The old man was initially from Wiltshire, having travelled to Albany; then farming at Balladonia – 200 kilometres to the north – selling up and leaving when his only brother died. He travelled alone to here, by horse and dray, settling in a deep valley to the east. He never married, grew vegetables and hay; ran sheep and cattle.
I breathe in the hot air that rises from the ground, the silence somehow heavy. Even the flies have gone.
Dragging my eyes from the headstone, I peer back over my shoulder, turn and leave the old man’s grave for Hill Springs. He would sometimes drop by for breakfast, hiking the five kilometres cross country from his place, proudly declaring to his son-in-law that a sunrise had never found him in bed.
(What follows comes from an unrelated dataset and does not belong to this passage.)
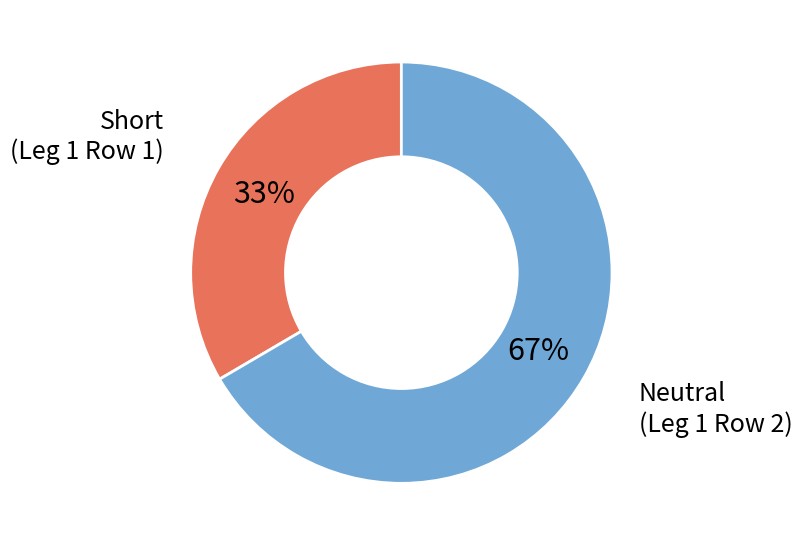

To the nearest percent, what is the average slice percentage?

50%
Crossing the track I find Hill Springs and gaze down the valley to the sea. I imagine the grass green, the old man’s daughter and son-in-law having followed him to these parts and built their homestead. There was once a post and wire fence off to the left, bisecting a stand of leaning cycads; the fence leading to a central iron gate to keep a rooster and foraging brown hens. There was a lean-to kitchen of stone, a smaller hearth and steel flue; the homestead proper, a simple rectangular gable of timber and galvanized iron. Black pigs browsed at the base of the living room hearth; a large sow and seven piglets. There were cows and ducks, fruit trees and vegetables in patchwork tilled paddocks of red loam. Just outside the fence the fold of a valley led gently down to the ocean.
But all I see is a valley parched and brown; ending in a half-moon crescent – shining white in the summer sun – the distant coast of a turquoise Ferret Bay. On the southern horizon lay a colder blue; The Bight and the hundred islands of Recherche Archipelago.
Beside me are only ruins; what’s left of a kitchen and fireplace; the owners driven out by loneliness and everything left to burn in the horrific fires of the 1920s.
With the old man’s health ailing, he was brought to Hill Springs for nursing. See a doctor? He had no time for such things. With a boat arriving at Ferret Bay, the old man was too ill to be moved and died in his daughter’s arms.
In the morning we’re heading north toward the startling profile of Mt Ragged, a 590m high piece of rock on a flat red horizon. The track ahead is dead straight and corrugated, changing from soft sand and potholes to limestone outcrops.
A flock of seven emu appears from nowhere and glides alongside before suddenly darting away and back into the surrounding stands of mallee. The air conditioning’s on full, air vents shut tight, but the red dust infiltrates everywhere.
It’s still over 100 kilometres to Balladonia when I peer in the rear-view mirror, a billowing dust cloud trailing far behind. I’m reminded of a terrible fire that swept through these parts, but could never quite erase `the splendid memory’ of one hardy old man.